## TASK TO COMPLETE
Among the lines below, restate word for word only those from the line with "Citation: Balaji Deekshitulu" through the line with "10. Kusuma A", with both end lines kept.

## Extracted page text data
▬▬▬
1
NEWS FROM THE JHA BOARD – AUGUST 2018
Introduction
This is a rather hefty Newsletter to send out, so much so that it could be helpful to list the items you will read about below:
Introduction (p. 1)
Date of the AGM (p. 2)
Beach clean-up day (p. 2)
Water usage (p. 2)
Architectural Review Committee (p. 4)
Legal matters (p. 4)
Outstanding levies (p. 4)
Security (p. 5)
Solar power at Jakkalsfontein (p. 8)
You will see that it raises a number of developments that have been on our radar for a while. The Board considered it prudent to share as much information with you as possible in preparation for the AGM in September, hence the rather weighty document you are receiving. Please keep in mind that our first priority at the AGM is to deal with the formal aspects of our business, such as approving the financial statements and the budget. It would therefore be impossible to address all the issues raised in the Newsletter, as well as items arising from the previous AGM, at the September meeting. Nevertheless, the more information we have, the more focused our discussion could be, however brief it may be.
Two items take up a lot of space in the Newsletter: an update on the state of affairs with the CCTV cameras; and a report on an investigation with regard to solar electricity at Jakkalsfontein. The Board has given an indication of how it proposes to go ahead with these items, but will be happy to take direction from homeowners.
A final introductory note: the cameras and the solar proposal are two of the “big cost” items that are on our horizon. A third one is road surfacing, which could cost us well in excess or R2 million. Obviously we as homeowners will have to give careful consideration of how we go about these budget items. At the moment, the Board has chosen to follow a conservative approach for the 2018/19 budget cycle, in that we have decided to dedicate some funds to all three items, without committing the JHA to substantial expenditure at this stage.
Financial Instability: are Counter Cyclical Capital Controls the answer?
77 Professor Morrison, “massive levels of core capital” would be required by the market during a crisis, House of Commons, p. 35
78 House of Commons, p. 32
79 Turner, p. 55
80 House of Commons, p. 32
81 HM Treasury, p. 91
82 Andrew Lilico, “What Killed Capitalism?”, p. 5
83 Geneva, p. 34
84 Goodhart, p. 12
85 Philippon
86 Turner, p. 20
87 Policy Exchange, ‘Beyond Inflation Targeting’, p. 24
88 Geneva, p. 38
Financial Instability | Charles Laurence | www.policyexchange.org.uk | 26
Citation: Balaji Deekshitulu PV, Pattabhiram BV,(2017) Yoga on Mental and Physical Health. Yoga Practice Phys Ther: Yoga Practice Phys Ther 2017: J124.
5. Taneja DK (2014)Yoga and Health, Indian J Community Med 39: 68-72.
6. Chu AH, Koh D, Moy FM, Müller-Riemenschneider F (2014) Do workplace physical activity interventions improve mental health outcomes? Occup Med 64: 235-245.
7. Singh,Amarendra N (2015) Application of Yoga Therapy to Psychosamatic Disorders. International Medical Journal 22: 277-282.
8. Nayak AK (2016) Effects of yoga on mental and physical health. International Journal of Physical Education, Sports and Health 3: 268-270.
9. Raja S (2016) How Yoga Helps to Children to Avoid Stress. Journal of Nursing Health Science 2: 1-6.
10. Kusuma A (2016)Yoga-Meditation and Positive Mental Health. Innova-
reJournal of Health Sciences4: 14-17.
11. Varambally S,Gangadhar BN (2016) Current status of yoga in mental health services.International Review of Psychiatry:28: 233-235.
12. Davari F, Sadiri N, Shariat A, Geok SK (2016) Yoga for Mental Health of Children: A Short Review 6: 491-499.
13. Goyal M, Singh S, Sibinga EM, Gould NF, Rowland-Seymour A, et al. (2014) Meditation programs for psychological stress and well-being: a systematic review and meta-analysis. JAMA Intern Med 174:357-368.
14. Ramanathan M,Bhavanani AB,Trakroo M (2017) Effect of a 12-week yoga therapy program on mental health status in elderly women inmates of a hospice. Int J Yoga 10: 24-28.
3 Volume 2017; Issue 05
▬▬▬
## ANSWER SECTION
Citation: Balaji Deekshitulu PV, Pattabhiram BV,(2017) Yoga on Mental and Physical Health. Yoga Practice Phys Ther: Yoga Practice Phys Ther 2017: J124.
5. Taneja DK (2014)Yoga and Health, Indian J Community Med 39: 68-72.
6. Chu AH, Koh D, Moy FM, Müller-Riemenschneider F (2014) Do workplace physical activity interventions improve mental health outcomes? Occup Med 64: 235-245.
7. Singh,Amarendra N (2015) Application of Yoga Therapy to Psychosamatic Disorders. International Medical Journal 22: 277-282.
8. Nayak AK (2016) Effects of yoga on mental and physical health. International Journal of Physical Education, Sports and Health 3: 268-270.
9. Raja S (2016) How Yoga Helps to Children to Avoid Stress. Journal of Nursing Health Science 2: 1-6.
10. Kusuma A (2016)Yoga-Meditation and Positive Mental Health. Innova-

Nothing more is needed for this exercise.